Material to process:
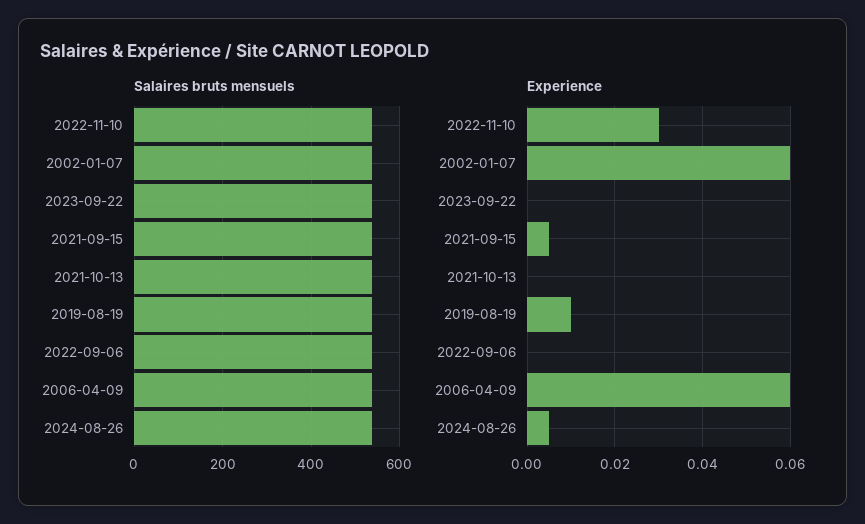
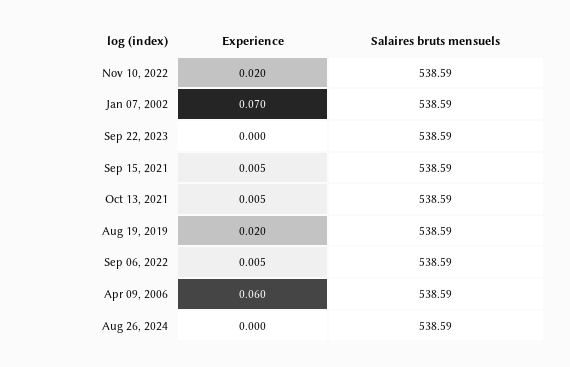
  {
    "Salaires bruts mensuels": {
      "2022-11-10": 538.59,
      "2002-01-07": 538.59,
      "2023-09-22": 538.59,
      "2021-09-15": 538.59,
      "2021-10-13": 538.59,
      "2019-08-19": 538.59,
      "2022-09-06": 538.59,
      "2006-04-09": 538.59,
      "2024-08-26": 538.59
    },
    "Experience": {
-     "2022-11-10": 0.03,
+     "2022-11-10": 0.02,
-     "2002-01-07": 0.06,
+     "2002-01-07": 0.07,
      "2023-09-22": 0,
      "2021-09-15": 0.005,
-     "2021-10-13": 0,
+     "2021-10-13": 0.005,
-     "2019-08-19": 0.01,
+     "2019-08-19": 0.02,
-     "2022-09-06": 0,
+     "2022-09-06": 0.005,
      "2006-04-09": 0.06,
-     "2024-08-26": 0.005
+     "2024-08-26": 0
    }
  }

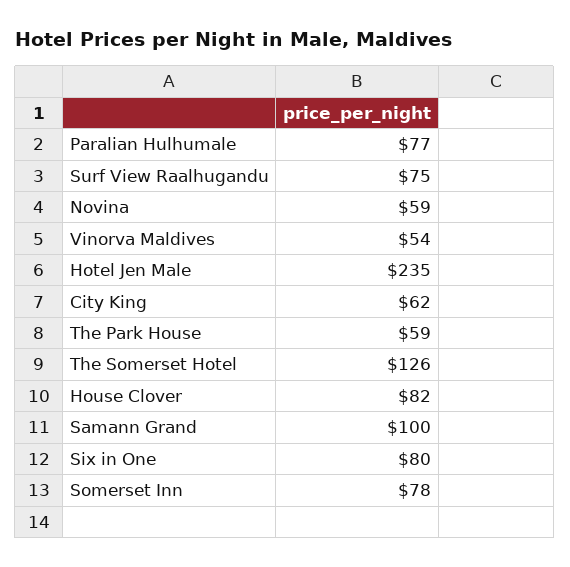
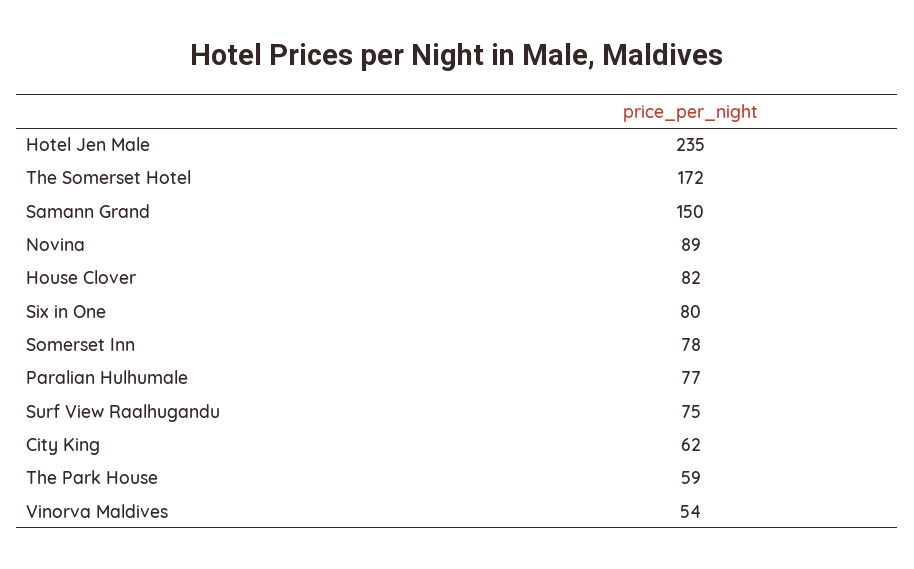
  {
    "Paralian Hulhumale": 77,
    "Surf View Raalhugandu": 75,
-   "Novina": 59,
+   "Novina": 89,
    "Vinorva Maldives": 54,
    "Hotel Jen Male": 235,
    "City King": 62,
    "The Park House": 59,
-   "The Somerset Hotel": 126,
+   "The Somerset Hotel": 172,
    "House Clover": 82,
-   "Samann Grand": 100,
+   "Samann Grand": 150,
    "Six in One": 80,
    "Somerset Inn": 78
  }

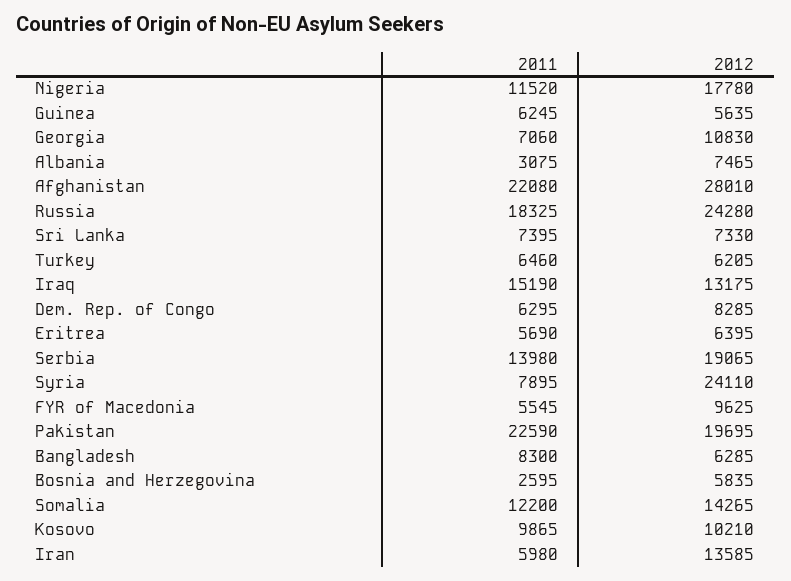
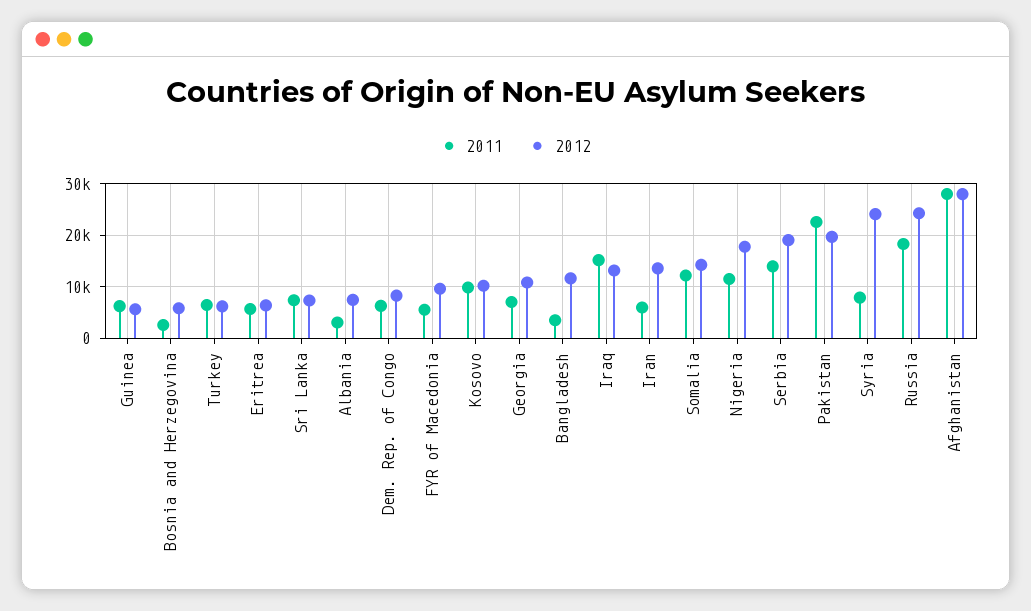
  {
    "2011": {
      "Nigeria": 11520,
      "Guinea": 6245,
      "Georgia": 7060,
      "Albania": 3075,
-     "Afghanistan": 22080,
+     "Afghanistan": 28000,
      "Russia": 18325,
      "Sri Lanka": 7395,
      "Turkey": 6460,
      "Iraq": 15190,
      "Dem. Rep. of Congo": 6295,
      "Eritrea": 5690,
      "Serbia": 13980,
      "Syria": 7895,
      "FYR of Macedonia": 5545,
      "Pakistan": 22590,
-     "Bangladesh": 8300,
+     "Bangladesh": 4000,
      "Bosnia and Herzegovina": 2595,
      "Somalia": 12200,
      "Kosovo": 9865,
      "Iran": 5980
    },
    "2012": {
      "Nigeria": 17780,
      "Guinea": 5635,
      "Georgia": 10830,
      "Albania": 7465,
      "Afghanistan": 28010,
      "Russia": 24280,
      "Sri Lanka": 7330,
      "Turkey": 6205,
      "Iraq": 13175,
      "Dem. Rep. of Congo": 8285,
      "Eritrea": 6395,
      "Serbia": 19065,
      "Syria": 24110,
      "FYR of Macedonia": 9625,
      "Pakistan": 19695,
-     "Bangladesh": 6285,
+     "Bangladesh": 12000,
      "Bosnia and Herzegovina": 5835,
      "Somalia": 14265,
      "Kosovo": 10210,
      "Iran": 13585
    }
  }

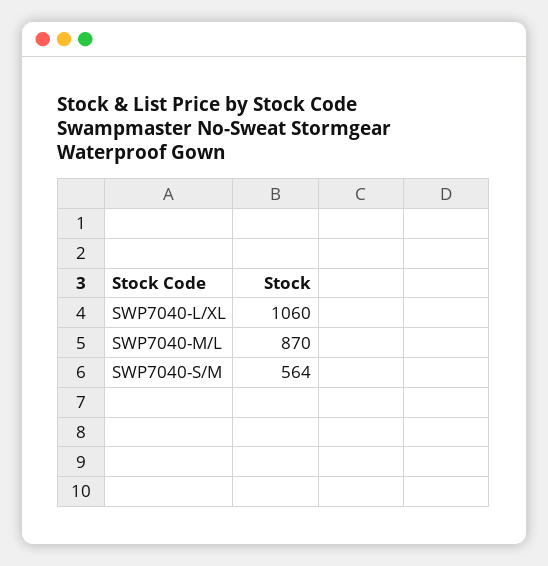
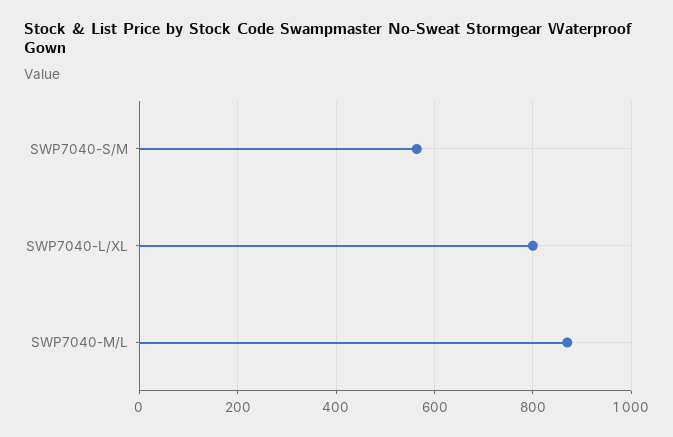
  {
-   "SWP7040-L/XL": 1060,
+   "SWP7040-L/XL": 800,
    "SWP7040-M/L": 870,
    "SWP7040-S/M": 564
  }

Directions:
Please reproduce the listing exactly, leaving out any pictures.

Response:
  {
    "Salaires bruts mensuels": {
      "2022-11-10": 538.59,
      "2002-01-07": 538.59,
      "2023-09-22": 538.59,
      "2021-09-15": 538.59,
      "2021-10-13": 538.59,
      "2019-08-19": 538.59,
      "2022-09-06": 538.59,
      "2006-04-09": 538.59,
      "2024-08-26": 538.59
    },
    "Experience": {
-     "2022-11-10": 0.03,
+     "2022-11-10": 0.02,
-     "2002-01-07": 0.06,
+     "2002-01-07": 0.07,
      "2023-09-22": 0,
      "2021-09-15": 0.005,
-     "2021-10-13": 0,
+     "2021-10-13": 0.005,
-     "2019-08-19": 0.01,
+     "2019-08-19": 0.02,
-     "2022-09-06": 0,
+     "2022-09-06": 0.005,
      "2006-04-09": 0.06,
-     "2024-08-26": 0.005
+     "2024-08-26": 0
    }
  }

  {
    "Paralian Hulhumale": 77,
    "Surf View Raalhugandu": 75,
-   "Novina": 59,
+   "Novina": 89,
    "Vinorva Maldives": 54,
    "Hotel Jen Male": 235,
    "City King": 62,
    "The Park House": 59,
-   "The Somerset Hotel": 126,
+   "The Somerset Hotel": 172,
    "House Clover": 82,
-   "Samann Grand": 100,
+   "Samann Grand": 150,
    "Six in One": 80,
    "Somerset Inn": 78
  }

  {
    "2011": {
      "Nigeria": 11520,
      "Guinea": 6245,
      "Georgia": 7060,
      "Albania": 3075,
-     "Afghanistan": 22080,
+     "Afghanistan": 28000,
      "Russia": 18325,
      "Sri Lanka": 7395,
      "Turkey": 6460,
      "Iraq": 15190,
      "Dem. Rep. of Congo": 6295,
      "Eritrea": 5690,
      "Serbia": 13980,
      "Syria": 7895,
      "FYR of Macedonia": 5545,
      "Pakistan": 22590,
-     "Bangladesh": 8300,
+     "Bangladesh": 4000,
      "Bosnia and Herzegovina": 2595,
      "Somalia": 12200,
      "Kosovo": 9865,
      "Iran": 5980
    },
    "2012": {
      "Nigeria": 17780,
      "Guinea": 5635,
      "Georgia": 10830,
      "Albania": 7465,
      "Afghanistan": 28010,
      "Russia": 24280,
      "Sri Lanka": 7330,
      "Turkey": 6205,
      "Iraq": 13175,
      "Dem. Rep. of Congo": 8285,
      "Eritrea": 6395,
      "Serbia": 19065,
      "Syria": 24110,
      "FYR of Macedonia": 9625,
      "Pakistan": 19695,
-     "Bangladesh": 6285,
+     "Bangladesh": 12000,
      "Bosnia and Herzegovina": 5835,
      "Somalia": 14265,
      "Kosovo": 10210,
      "Iran": 13585
    }
  }

  {
-   "SWP7040-L/XL": 1060,
+   "SWP7040-L/XL": 800,
    "SWP7040-M/L": 870,
    "SWP7040-S/M": 564
  }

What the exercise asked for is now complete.